I wish that in medical school and residency we had spent more time learning how to communicate.  We finish training stuffed with knowledge (think a brat on a grill!) but are horrible at distilling that knowledge to help people.  As a hospitalist I have tried to hone my interviewing skills, but feel that I could use some improvement.   Here’s my own two cents on how to interview a patient  (of course, I’m a doctor, I’ve got an opinion!):

1) Read the chart before you go in.  I have gone back and forth on this, wanting the patient to tell me what was wrong in their own words, but finally have settled on, “Hello, Mr. Hurting, I understand you have had chest pain (or warts, or whatever) for the past two days (weeks, months, decades…).  Could you tell me more about it?”  I have started doing it this way, because, when I used to say, “Hello, Mr. Hurting, what brings you to the ED today?”  inevitably I would get a wisecrack like, “My wife.”  or “The ambulance.”  I’m hoping my chart reading before hand makes me look smarter!  (I have a personal theory that if I had a British accent, I would appear smarter, but that’s a whole different blog.)

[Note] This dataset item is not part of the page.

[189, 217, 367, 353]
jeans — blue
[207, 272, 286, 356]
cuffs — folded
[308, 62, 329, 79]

2) Please slow down, and don’t interrupt the patient.  Let them get their spiel out, before you jump in with the questions.   Try not to turn the interview into an interrogation.

3) Review the medication list (the med rec, which I think is your best friend!) every time, using trade and generic names.  Many patients will know one or the other, but not both.  Hopefully you will not encounter the dreaded, “I take the little peach pill” scenario.

4) Try to answer the following questions:
–what is my diagnosis –(why am I sick?)

–what will happen next?  (What tests, treatments, other specialists?)

–when will I be informed of the test results?

–will it hurt?

–when will I get out of here (the hospital)?

–and of course, when can I eat?

5) For pity’s sake, introduce yourself and shake hands!  (I know, this post is slanted towards hospitalists today.)  Give the patient and family a card.  I occasionally give my pager number to so called “needy” families.  I find that they take comfort knowing they can get hold of me, and seldom abuse this.  I must note that some of my colleagues frown on this.  (“We don’t do that,” one of them said frostily.)

6) Always ask, “Do you have any other questions or concerns you want to share with me?” before concluding the interview.  I also tell patients and families how they can get hold of me.  (“Ask your nurse to page me.  We have someone here 24/7.”)

Please feel free to share your suggestions.  My communication skills are a work in progress, and I bet yours are too!